_TEXT PROVIDED_.
Some of your responses seemed to confirm my intuition; others seemed to be totally different.  But there seemed to be a consensus among you, leaving me to believe that I still don’t understand the context in which the term, “object”, is used that carves it out from the rest of the world for you Wizards. 

 

Thanks for your intricate and patient replies.

 

Nick

 

 

 

Nicholas S. Thompson

Emeritus Professor of Psychology and Biology

Clark University

http://home.earthlink.net/~nickthompson/naturaldesigns/

 

From: Friam [mailto:[hidden email]] On Behalf Of Prof David West
Sent: Wednesday, July 18, 2018 2:01 AM
To: [hidden email]
Subject: Re: [FRIAM] What is an object?

 

Hi Nick,

 

An object is a specific way to define and design a module and a module is a tool for segmenting, modularizing, the source code (what the programmer actually writes, not what the machine executes) for a program. To parse this assertion - and then to explain how and why object modularization is different - a quick aside to discuss a program is in order.

 

I use 'program' to mean the source code - the lines of COBOL, java, C++, or Smalltalk that the programmer writes.

 

I am sure you have seen BASIC programs. The source code consists of a list, each entry on that list having a sequence number and a BASIC statement. The computer will execute that program one line at a time in sequence: the statement on line 1 then line 2 ... Some of the statements, say the one on line 20 wont tell the computer to do something, instead they tell the computer to GOTO some other line number and resume executing instructions. Several different types of control structures are available. It takes little imagination to realize the larger the program the greater the difficulty in understanding what the computer might be doing at any specific time - especially if you also, simultaneously, need to track the values of numerous variables to see which branches are active.

 

Hence the desire for modularization - packaging blocks of code lines into identifiable units - to simplify the process of reading a program and the mental modeling of what the program would be doing at any phase of execution.

 

Now add Dikstra's famous definition, "a program is algorithms plus data structures."

 

The first criteria for defining a module involved grouping lines of code that were related by prodecure, (essentially all lines participating in the same algorithm) - hence procedural programming with four kinds of modules: control, afferent, transform, and efferent.

 

For various reasons, procedural modularization was unsatisfactory and, noticing that data structures were more stable over longer periods of time, data oriented modularization became the norm. You defined an entity as a data structure with members called attributes and aggregated all the procedures that operated on that specific data into a module.

 

A DOS utility is probably written in C or Assembler, neither of which afford much opportunity for modularization, and is small enough that it does not need to be broken up.

_YOUR TASKS_.
A) Translate this sentence from the email on objects into Spanish: "I use 'program' to mean the source code - the lines of COBOL, java, C++, or Smalltalk that the programmer writes."
B) Return the passage of the email on objects starting with "The first criteria" and going on through "transform, and efferent.".
This material comes from a separate source.

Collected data
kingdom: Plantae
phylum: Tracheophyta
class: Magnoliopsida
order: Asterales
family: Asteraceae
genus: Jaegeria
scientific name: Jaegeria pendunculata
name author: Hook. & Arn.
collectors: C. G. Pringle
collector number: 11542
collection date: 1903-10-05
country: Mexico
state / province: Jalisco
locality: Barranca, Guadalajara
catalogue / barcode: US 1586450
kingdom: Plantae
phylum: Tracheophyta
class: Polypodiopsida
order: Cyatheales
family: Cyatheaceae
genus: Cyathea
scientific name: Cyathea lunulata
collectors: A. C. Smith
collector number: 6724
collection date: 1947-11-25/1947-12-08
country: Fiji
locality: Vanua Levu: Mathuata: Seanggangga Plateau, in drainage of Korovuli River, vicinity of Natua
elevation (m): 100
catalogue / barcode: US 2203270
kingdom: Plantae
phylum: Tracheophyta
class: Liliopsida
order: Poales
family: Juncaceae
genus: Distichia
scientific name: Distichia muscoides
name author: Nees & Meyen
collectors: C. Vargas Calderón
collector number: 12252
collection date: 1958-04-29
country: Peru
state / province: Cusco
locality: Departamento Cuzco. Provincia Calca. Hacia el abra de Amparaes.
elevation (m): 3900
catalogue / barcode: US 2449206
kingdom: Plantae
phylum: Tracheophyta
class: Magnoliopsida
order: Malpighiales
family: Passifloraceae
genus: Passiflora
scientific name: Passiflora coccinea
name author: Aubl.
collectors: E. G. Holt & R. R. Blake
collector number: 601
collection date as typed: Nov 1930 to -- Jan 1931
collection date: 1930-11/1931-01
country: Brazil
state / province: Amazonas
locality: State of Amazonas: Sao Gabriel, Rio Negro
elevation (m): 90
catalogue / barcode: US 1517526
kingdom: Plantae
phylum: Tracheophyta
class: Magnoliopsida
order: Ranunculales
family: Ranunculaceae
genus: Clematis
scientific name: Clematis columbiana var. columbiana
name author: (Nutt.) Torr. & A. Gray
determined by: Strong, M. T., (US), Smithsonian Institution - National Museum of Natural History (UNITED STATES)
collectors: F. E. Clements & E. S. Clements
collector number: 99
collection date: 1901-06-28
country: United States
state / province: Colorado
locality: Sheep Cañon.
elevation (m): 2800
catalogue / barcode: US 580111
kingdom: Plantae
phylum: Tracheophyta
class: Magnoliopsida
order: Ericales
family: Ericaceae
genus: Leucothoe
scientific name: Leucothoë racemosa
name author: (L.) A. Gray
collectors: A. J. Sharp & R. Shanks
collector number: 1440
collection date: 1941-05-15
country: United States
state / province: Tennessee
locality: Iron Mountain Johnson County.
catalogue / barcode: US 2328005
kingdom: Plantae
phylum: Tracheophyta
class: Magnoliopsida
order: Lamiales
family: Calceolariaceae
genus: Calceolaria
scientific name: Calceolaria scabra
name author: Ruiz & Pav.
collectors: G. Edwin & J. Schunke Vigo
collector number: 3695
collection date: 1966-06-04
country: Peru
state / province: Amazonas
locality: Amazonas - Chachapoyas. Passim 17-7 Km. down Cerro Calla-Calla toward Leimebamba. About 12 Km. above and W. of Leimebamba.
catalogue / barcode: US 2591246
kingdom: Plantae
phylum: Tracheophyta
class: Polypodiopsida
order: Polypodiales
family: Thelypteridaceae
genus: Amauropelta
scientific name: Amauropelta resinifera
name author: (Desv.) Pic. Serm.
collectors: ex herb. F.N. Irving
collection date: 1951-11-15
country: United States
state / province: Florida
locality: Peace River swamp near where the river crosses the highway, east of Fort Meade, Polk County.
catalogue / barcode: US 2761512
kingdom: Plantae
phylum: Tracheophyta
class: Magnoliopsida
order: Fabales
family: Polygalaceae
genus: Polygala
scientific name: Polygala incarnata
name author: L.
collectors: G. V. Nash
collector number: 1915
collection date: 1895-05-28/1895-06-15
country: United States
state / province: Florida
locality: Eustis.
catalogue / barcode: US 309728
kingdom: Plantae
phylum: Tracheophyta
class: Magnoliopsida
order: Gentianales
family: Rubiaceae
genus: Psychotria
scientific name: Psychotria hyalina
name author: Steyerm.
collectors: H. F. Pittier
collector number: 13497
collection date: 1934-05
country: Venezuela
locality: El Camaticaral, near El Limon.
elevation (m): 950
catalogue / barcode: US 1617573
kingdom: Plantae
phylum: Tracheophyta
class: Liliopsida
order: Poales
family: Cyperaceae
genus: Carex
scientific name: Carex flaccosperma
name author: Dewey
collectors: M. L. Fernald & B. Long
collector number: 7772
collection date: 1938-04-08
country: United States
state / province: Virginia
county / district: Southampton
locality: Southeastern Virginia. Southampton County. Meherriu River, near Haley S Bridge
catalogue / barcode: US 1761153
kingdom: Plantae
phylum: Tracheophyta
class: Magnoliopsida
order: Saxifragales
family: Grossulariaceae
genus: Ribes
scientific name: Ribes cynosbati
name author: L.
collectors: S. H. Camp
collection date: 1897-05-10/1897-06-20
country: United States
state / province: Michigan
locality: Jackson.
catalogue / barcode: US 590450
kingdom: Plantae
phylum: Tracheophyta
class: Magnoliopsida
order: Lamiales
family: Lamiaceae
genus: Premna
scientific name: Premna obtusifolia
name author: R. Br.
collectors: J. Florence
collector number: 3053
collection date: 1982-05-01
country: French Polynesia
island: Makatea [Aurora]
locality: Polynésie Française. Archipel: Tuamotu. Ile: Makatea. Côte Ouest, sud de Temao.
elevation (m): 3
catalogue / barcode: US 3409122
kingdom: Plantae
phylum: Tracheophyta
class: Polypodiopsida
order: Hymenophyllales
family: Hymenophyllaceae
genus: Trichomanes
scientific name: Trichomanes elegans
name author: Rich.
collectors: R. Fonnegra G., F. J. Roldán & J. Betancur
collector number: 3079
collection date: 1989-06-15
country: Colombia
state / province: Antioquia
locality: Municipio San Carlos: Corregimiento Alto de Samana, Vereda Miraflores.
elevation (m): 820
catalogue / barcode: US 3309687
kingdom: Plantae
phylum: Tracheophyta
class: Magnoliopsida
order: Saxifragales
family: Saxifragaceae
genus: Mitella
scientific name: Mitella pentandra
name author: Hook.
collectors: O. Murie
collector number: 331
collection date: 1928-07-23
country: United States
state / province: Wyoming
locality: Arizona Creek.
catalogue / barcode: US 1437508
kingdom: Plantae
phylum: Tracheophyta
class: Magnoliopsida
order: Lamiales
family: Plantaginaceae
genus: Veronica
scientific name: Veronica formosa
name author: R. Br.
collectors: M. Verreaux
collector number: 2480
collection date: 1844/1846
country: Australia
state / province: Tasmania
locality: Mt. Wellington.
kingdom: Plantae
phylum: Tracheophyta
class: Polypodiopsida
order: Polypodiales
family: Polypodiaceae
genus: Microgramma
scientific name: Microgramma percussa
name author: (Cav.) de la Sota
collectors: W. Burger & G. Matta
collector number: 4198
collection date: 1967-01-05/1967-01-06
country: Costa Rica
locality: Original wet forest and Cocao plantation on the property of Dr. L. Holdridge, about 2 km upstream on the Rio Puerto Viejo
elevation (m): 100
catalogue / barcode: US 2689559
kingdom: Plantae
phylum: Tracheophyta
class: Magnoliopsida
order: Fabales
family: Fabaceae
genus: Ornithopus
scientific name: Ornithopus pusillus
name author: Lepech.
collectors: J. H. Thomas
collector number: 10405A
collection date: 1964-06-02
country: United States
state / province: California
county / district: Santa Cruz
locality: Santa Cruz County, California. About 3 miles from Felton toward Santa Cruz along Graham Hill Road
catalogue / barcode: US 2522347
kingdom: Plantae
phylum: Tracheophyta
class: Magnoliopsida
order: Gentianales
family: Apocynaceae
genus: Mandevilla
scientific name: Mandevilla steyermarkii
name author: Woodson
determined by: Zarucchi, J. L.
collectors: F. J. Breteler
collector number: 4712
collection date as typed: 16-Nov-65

_RESULTS IN ORDER_.
A) Uso "programa" para referirme al código fuente: las líneas de COBOL, java, C++ o Smalltalk que escribe el programador.

B)
The first criteria for defining a module involved grouping lines of code that were related by prodecure, (essentially all lines participating in the same algorithm) - hence procedural programming with four kinds of modules: control, afferent, transform, and efferent.